FakriroTalk: Christina Löw

Stephie von Kleiner Komet besucht unsere Aussteller und fühlt ihnen auf den Zahn. Lernt sie in diesem kurzen, knackigen Interviewformat etwas besser kennen.

Das Setting: Stellt Euch vor, Stephie steht tatsächlich an einem (virtuellen) Messestand.

Wenn ich an deinen Stand trete, was könnte meine Neugier geweckt haben?

Falls du Katzen magst, hat dich wahrscheinlich mein T-Shirt angelockt – okay, vielleicht auch das Cover meiner Märchenadaption „Der Kater unterm Korallenbaum, oder: Wünschen will gelernt sein“. Oder das nahezu identische und entsprechend katzige Cover der kleinen Novelle „Maneki-neko“. Oder auch die kleinen Fimo-Kätzchen, die ich als Messe-Goodies zu Roman und Novelle angefertigt habe. 😀

Hallo, ich bin Stephanie und blogge als kleiner Komet. Und du?

Hallo Stephanie, herzlich willkommen an unserem – meinem – Stand! Ich bin Christina und ich habe bisher vor allem Märchenadaptionen veröffentlicht, und zwar im Selfpublishing im Rahmen des Autorinnennetzwerks der Märchenspinnerei. Wenn du Märchenadaptionen magst, hast du vielleicht schon mal von uns gehört – oder auch bereits das eine oder andere Buch von einer von uns gelesen. 😊

Auf Messen bin ich fast immer mit meinen Märchenspinnerei-Kolleginnen unterwegs, deshalb geht mir auch „unser Stand“ viel leichter von der Zunge als „mein Stand“ – mit mehreren zusammen machen Messen ohnehin am meisten Spaß.

Erzähle mir bitte etwas zu deinem Buch. Worum geht es? Was macht es zu einem besonderen Buch?

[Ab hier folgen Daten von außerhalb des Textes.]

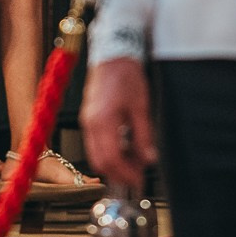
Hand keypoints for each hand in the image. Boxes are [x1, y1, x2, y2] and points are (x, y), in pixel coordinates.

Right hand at [80, 57, 155, 188]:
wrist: (112, 56)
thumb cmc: (126, 76)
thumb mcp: (141, 107)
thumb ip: (144, 136)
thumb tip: (148, 158)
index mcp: (103, 121)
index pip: (112, 159)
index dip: (126, 173)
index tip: (139, 180)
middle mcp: (90, 124)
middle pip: (100, 161)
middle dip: (118, 174)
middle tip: (137, 176)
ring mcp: (87, 121)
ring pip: (95, 155)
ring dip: (113, 164)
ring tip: (133, 162)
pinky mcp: (88, 118)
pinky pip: (94, 144)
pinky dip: (108, 152)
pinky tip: (124, 148)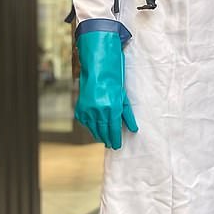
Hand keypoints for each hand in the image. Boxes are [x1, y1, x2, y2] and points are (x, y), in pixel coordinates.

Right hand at [75, 27, 137, 148]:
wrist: (97, 68)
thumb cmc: (114, 80)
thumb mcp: (123, 96)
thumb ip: (127, 114)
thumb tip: (133, 129)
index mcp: (111, 108)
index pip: (113, 129)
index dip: (115, 139)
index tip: (117, 145)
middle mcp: (98, 110)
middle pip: (103, 131)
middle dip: (108, 139)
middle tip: (111, 144)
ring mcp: (87, 110)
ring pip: (93, 128)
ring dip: (99, 134)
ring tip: (104, 139)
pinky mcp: (80, 108)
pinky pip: (85, 122)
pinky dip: (90, 126)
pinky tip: (94, 128)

„Der Kater unterm Korallenbaum, oder: Wünschen will gelernt sein“ ist eine moderne Neuinterpretation des Märchens „Der gestiefelte Kater“ der Brüder Grimm. Im Zentrum der Geschichte stehen die Designerin Yuki Saito und Familienkater Sasuke, der sich ihr als sprechender und zudem magisch begabter Felltiger offenbart – und sie auf der Suche nach ihrer eigenen Identität begleitet. Denn Yuki steht in vielerlei Hinsicht irgendwie ‚zwischen den Stühlen‘ und braucht den einen oder anderen (magischen) Schubs, der ihr hilft, sich selbst zu helfen.

Der Roman ist tatsächlich in mehrerlei Hinsicht besonders: Die Geschichte ist eine von sehr wenigen literarischen (modernen) Adaptionen des gestiefelten Katers, die mir überhaupt bekannt sind. Dazu kommt der kulturelle Spagat zwischen Deutschland und Japan, den ebenfalls nicht viele andere Bücher teilen. Und – mal aus Sicht von Kater Sasuke gesprochen: Es gibt einen sprechenden Kater, braucht es da wirklich mehr?! 😉

Welches Buch von Autorenkolleg*innen magst du mir empfehlen?

Ich fürchte, von Jahr zu Jahr werde ich eine „schlimmere“ Leserin … Deshalb dauert es leider immer länger, bis ich wieder ein neues Buch finde, beim ich „einfach eine richtig schöne Lesezeit“ hatte. Allerdings empfehle ich eben diese Bücher dann auch umso länger und umso lieber weiter. 😀

Im Moment ist das (auch schon seit geraumer Zeit) „Das Zylinderkabinett oder das Mädchen, das nicht dorthin gehörte“ von Fabienne Siegmund (Art Skript Phantastik, Salach 2019).